Review by Snow Leopard

Corbett and Courtney Before the Kinetograph

Quite An Interesting Part Of Early Motion Picture History

At least one portion of this Edison Company film survives, and it constitutes quite an interesting part of early cinema history. The idea itself is of interest as one of many early attempts to make movies more profitable, and the quasi-legal status of the movie in its time is of considerable interest as part of the history of the movies, and also as part of the life of Thomas Edison himself.

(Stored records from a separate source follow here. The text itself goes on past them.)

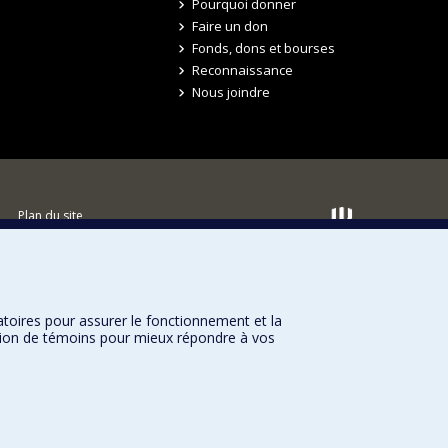
Pourquoi donner
Faire un don
Fonds, dons et bourses
Reconnaissance
Nous joindre
Plan du site
Accessibilité
atoires pour assurer le fonctionnement et la
sation de témoins pour mieux répondre à vos
Université de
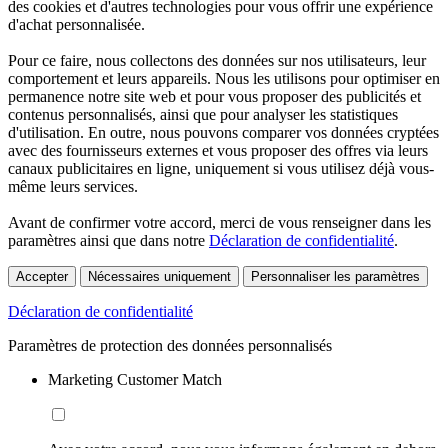
des cookies et d'autres technologies pour vous offrir une expérience
d'achat personnalisée.
Pour ce faire, nous collectons des données sur nos utilisateurs, leur
comportement et leurs appareils. Nous les utilisons pour optimiser en
permanence notre site web et pour vous proposer des publicités et
contenus personnalisés, ainsi que pour analyser les statistiques
d'utilisation. En outre, nous pouvons comparer vos données cryptées
avec des fournisseurs externes et vous proposer des offres via leurs
canaux publicitaires en ligne, uniquement si vous utilisez déjà vous-
même leurs services.
Avant de confirmer votre accord, merci de vous renseigner dans les
paramètres ainsi que dans notre
Déclaration de confidentialité
.
Accepter
Nécessaires uniquement
Personnaliser les paramètres
Déclaration de confidentialité
Paramètres de protection des données personnalisés
Marketing Customer Match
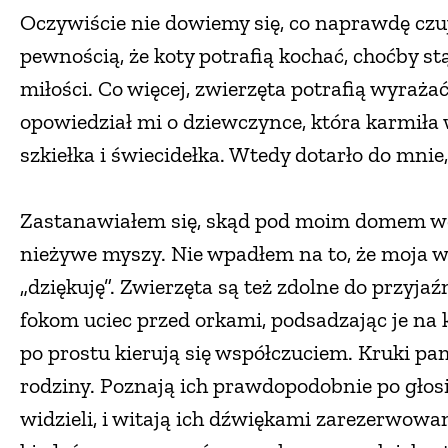
Oczywiście nie dowiemy się, co naprawdę czuj
pewnością, że koty potrafią kochać, choćby st
miłości. Co więcej, zwierzęta potrafią wyraż
opowiedział mi o dziewczynce, która karmiła 
szkiełka i świecidełka. Wtedy dotarło do mnie
Zastanawiałem się, skąd pod moim domem wcią
nieżywe myszy. Nie wpadłem na to, że moja w
„dziękuję”. Zwierzęta są też zdolne do przyj
fokom uciec przed orkami, podsadzając je na 
po prostu kierują się współczuciem. Kruki pam
rodziny. Poznają ich prawdopodobnie po głosie
widzieli, i witają ich dźwiękami zarezerwowa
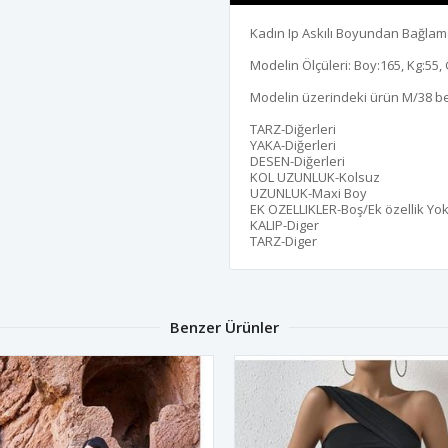
Kadın Ip Askılı Boyundan Bağlama
Modelin Ölçüleri: Boy:165, Kg:55, 
Modelin üzerindeki ürün M/38 b
TARZ-Diğerleri
YAKA-Diğerleri
DESEN-Diğerleri
KOL UZUNLUK-Kolsuz
UZUNLUK-Maxi Boy
EK OZELLIKLER-Boş/Ek özellik Yo
KALIP-Diger
TARZ-Diger
Benzer Ürünler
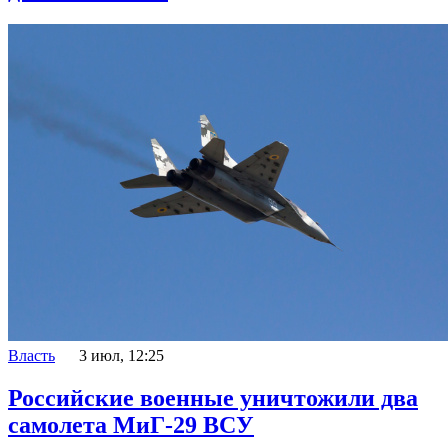
Власть
3 июл, 12:25
Российские военные уничтожили два
самолета МиГ-29 ВСУ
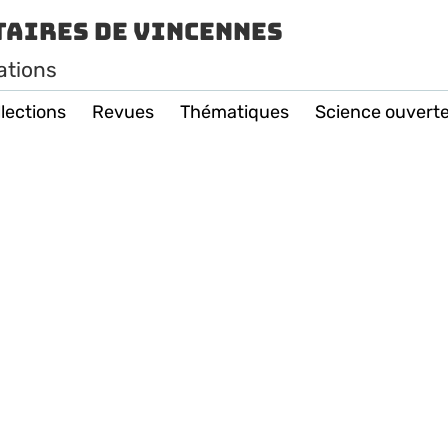
taires de Vincennes
ations
lections
Revues
Thématiques
Science ouvert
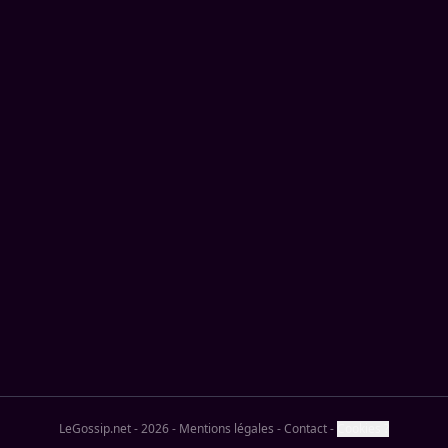
LeGossip.net - 2026
-
Mentions légales
-
Contact
-
Cookies ?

The basic idea is fairly simple, but resourceful. Boxing hero James J. Corbett takes on an underdog named Courtney, in a match with some special conditions that allowed it to be filmed with the limited resources and techniques of the mid-1890s. The rounds were only one minute each, since even at that they used up three times the amount of film that was normally used for one movie, and it was filmed in the 'Black Maria' studio, with the trainers and other onlookers all squeezed in along one side of the ring, behind the two fighters in the foreground.

The financial end of it speaks to Edison's business sense, as the Edison Company then showed each round as a separate feature, each one of course being paid for separately. It is supposed to have made an enormous profit for all involved, even though the action in itself (at least in the one portion that seems still to exist) doesn't really look like anything special now.

What is even more interesting is that the whole thing was technically illegal, since prize-fighting was then against the law. In one of the extras to Kino's DVD collection of Edison features, film historian Charles Musser gives a fascinating account of the legal difficulties and how the Edison Company maneuvered around them. It's a side of early film-making that you rarely hear of, and this background adds some real interest to the movie.